**DO THIS**
Render every line of the entries below as a Markdown table with the columns No. and Text, numbering each line and leaving out blank ones.

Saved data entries
* * *

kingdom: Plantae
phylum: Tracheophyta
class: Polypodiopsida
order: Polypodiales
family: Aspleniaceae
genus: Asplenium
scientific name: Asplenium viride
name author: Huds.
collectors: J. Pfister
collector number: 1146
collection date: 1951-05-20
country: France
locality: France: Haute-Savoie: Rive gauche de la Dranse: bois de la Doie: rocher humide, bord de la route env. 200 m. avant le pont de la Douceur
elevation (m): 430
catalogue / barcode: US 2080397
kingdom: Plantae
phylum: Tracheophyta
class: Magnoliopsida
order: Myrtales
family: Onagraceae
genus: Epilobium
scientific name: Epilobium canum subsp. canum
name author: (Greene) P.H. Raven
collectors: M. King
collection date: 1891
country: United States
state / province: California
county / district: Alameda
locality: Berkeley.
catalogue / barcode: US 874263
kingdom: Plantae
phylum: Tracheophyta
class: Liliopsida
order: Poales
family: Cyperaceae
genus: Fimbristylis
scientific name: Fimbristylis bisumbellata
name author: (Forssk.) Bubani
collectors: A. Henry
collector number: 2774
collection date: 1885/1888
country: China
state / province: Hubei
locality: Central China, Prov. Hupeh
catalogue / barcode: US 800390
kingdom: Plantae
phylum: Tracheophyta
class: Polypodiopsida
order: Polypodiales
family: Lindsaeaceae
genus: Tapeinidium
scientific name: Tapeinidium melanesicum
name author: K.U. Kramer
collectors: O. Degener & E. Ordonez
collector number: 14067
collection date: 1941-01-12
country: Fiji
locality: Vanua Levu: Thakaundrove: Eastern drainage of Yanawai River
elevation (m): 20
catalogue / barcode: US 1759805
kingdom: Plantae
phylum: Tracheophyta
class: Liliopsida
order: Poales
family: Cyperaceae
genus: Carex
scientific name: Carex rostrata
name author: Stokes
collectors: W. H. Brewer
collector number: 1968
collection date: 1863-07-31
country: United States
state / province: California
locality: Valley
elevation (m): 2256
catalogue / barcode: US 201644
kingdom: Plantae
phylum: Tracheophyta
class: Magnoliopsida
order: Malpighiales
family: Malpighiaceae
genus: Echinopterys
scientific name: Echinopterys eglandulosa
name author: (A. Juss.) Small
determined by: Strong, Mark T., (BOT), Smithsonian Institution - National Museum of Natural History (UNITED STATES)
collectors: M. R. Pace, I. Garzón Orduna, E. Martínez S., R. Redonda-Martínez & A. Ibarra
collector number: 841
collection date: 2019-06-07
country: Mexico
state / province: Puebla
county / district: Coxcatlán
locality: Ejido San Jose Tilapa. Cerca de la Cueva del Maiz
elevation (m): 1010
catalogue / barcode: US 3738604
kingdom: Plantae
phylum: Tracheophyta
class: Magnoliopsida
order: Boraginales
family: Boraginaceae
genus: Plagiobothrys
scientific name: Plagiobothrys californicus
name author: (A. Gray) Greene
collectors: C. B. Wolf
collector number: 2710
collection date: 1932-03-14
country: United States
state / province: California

* * *

**SOLUTION FOR THIS EXERCISE**
| No. | Text |
|---|---|
| 1 | kingdom: Plantae |
| 2 | phylum: Tracheophyta |
| 3 | class: Polypodiopsida |
| 4 | order: Polypodiales |
| 5 | family: Aspleniaceae |
| 6 | genus: Asplenium |
| 7 | scientific name: Asplenium viride |
| 8 | name author: Huds. |
| 9 | collectors: J. Pfister |
| 10 | collector number: 1146 |
| 11 | collection date: 1951-05-20 |
| 12 | country: France |
| 13 | locality: France: Haute-Savoie: Rive gauche de la Dranse: bois de la Doie: rocher humide, bord de la route env. 200 m. avant le pont de la Douceur |
| 14 | elevation (m): 430 |
| 15 | catalogue / barcode: US 2080397 |
| 16 | kingdom: Plantae |
| 17 | phylum: Tracheophyta |
| 18 | class: Magnoliopsida |
| 19 | order: Myrtales |
| 20 | family: Onagraceae |
| 21 | genus: Epilobium |
| 22 | scientific name: Epilobium canum subsp. canum |
| 23 | name author: (Greene) P.H. Raven |
| 24 | collectors: M. King |
| 25 | collection date: 1891 |
| 26 | country: United States |
| 27 | state / province: California |
| 28 | county / district: Alameda |
| 29 | locality: Berkeley. |
| 30 | catalogue / barcode: US 874263 |
| 31 | kingdom: Plantae |
| 32 | phylum: Tracheophyta |
| 33 | class: Liliopsida |
| 34 | order: Poales |
| 35 | family: Cyperaceae |
| 36 | genus: Fimbristylis |
| 37 | scientific name: Fimbristylis bisumbellata |
| 38 | name author: (Forssk.) Bubani |
| 39 | collectors: A. Henry |
| 40 | collector number: 2774 |
| 41 | collection date: 1885/1888 |
| 42 | country: China |
| 43 | state / province: Hubei |
| 44 | locality: Central China, Prov. Hupeh |
| 45 | catalogue / barcode: US 800390 |
| 46 | kingdom: Plantae |
| 47 | phylum: Tracheophyta |
| 48 | class: Polypodiopsida |
| 49 | order: Polypodiales |
| 50 | family: Lindsaeaceae |
| 51 | genus: Tapeinidium |
| 52 | scientific name: Tapeinidium melanesicum |
| 53 | name author: K.U. Kramer |
| 54 | collectors: O. Degener & E. Ordonez |
| 55 | collector number: 14067 |
| 56 | collection date: 1941-01-12 |
| 57 | country: Fiji |
| 58 | locality: Vanua Levu: Thakaundrove: Eastern drainage of Yanawai River |
| 59 | elevation (m): 20 |
| 60 | catalogue / barcode: US 1759805 |
| 61 | kingdom: Plantae |
| 62 | phylum: Tracheophyta |
| 63 | class: Liliopsida |
| 64 | order: Poales |
| 65 | family: Cyperaceae |
| 66 | genus: Carex |
| 67 | scientific name: Carex rostrata |
| 68 | name author: Stokes |
| 69 | collectors: W. H. Brewer |
| 70 | collector number: 1968 |
| 71 | collection date: 1863-07-31 |
| 72 | country: United States |
| 73 | state / province: California |
| 74 | locality: Valley |
| 75 | elevation (m): 2256 |
| 76 | catalogue / barcode: US 201644 |
| 77 | kingdom: Plantae |
| 78 | phylum: Tracheophyta |
| 79 | class: Magnoliopsida |
| 80 | order: Malpighiales |
| 81 | family: Malpighiaceae |
| 82 | genus: Echinopterys |
| 83 | scientific name: Echinopterys eglandulosa |
| 84 | name author: (A. Juss.) Small |
| 85 | determined by: Strong, Mark T., (BOT), Smithsonian Institution - National Museum of Natural History (UNITED STATES) |
| 86 | collectors: M. R. Pace, I. Garzón Orduna, E. Martínez S., R. Redonda-Martínez & A. Ibarra |
| 87 | collector number: 841 |
| 88 | collection date: 2019-06-07 |
| 89 | country: Mexico |
| 90 | state / province: Puebla |
| 91 | county / district: Coxcatlán |
| 92 | locality: Ejido San Jose Tilapa. Cerca de la Cueva del Maiz |
| 93 | elevation (m): 1010 |
| 94 | catalogue / barcode: US 3738604 |
| 95 | kingdom: Plantae |
| 96 | phylum: Tracheophyta |
| 97 | class: Magnoliopsida |
| 98 | order: Boraginales |
| 99 | family: Boraginaceae |
| 100 | genus: Plagiobothrys |
| 101 | scientific name: Plagiobothrys californicus |
| 102 | name author: (A. Gray) Greene |
| 103 | collectors: C. B. Wolf |
| 104 | collector number: 2710 |
| 105 | collection date: 1932-03-14 |
| 106 | country: United States |
| 107 | state / province: California |